I have a boy who just turned 8. We eat dinner and shortly after he complains he’s hungry (I fix good, homemade balanced meals). When I fix dinner, he complains he doesn’t like what we’re having. He complains when my granddaughter comes for the summer and they play together. He can’t wait until she leaves. When she leaves, he complains he wants her back to play with. We have fun family outings and he says he doesn’t have fun. He goes to other peoples’ houses who love him and he complains it’s no fun. He goes to friends houses and comes home complaining they didn’t do this or that. What can I do about this constant complainer. Talking to him does nothing. I questioned him about it and he says he doesn’t have fun because he doesn’t get to do whatever he wants.
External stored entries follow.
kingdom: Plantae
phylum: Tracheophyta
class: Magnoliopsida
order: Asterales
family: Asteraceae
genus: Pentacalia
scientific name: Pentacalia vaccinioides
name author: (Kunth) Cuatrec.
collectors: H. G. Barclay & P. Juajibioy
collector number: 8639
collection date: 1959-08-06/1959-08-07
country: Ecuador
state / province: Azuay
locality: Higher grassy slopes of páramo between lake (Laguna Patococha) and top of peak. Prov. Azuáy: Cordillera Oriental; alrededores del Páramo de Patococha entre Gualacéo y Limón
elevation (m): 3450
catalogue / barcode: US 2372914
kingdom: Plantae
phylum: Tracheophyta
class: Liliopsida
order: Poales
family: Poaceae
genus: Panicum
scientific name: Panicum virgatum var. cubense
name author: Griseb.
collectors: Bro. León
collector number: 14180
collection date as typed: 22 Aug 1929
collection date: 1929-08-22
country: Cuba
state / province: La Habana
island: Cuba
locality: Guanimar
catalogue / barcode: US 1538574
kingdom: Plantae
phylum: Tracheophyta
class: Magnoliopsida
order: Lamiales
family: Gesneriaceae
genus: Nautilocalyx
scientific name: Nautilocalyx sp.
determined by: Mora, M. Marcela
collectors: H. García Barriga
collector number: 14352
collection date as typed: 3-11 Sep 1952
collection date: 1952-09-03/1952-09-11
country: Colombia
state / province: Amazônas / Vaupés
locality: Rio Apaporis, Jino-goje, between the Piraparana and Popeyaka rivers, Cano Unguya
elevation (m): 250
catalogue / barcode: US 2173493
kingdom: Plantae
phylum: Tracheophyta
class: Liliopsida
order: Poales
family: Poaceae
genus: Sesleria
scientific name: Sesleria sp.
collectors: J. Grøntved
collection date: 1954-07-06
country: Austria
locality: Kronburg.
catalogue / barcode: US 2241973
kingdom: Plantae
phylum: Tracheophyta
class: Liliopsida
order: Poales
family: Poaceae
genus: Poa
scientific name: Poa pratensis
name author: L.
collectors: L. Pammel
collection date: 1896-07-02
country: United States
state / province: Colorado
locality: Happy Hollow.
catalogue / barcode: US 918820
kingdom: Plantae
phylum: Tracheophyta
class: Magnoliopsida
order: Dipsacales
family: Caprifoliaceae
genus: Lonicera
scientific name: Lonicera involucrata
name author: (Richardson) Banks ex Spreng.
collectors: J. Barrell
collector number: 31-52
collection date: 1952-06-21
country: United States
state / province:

Complainers can be exhausting – if you give them the attention they are seeking. Your son’s reasoning to complain aligns nicely with an 8 year old developmentally. Talking to him fuels him and that explains why it does nothing. Commit to being a first responder and not a first reactor in order to diffuse the complaining. When he complains about food, be confident that you fed your family the best possible homemade balanced meal and you do not need to explain that further. When he complains when your granddaughter comes to visit, be confident that you are creating a lovely memory for your granddaughter as you observe the two of them having fun together. When he complains that he is not having fun, be confident that you cannot make him have fun, but you have provided the opportunity to have fun. The conclusion is that if you can detach yourself from the focus of changing your 8 year old’s outlook, you will actually create confidence in your parenting decisions.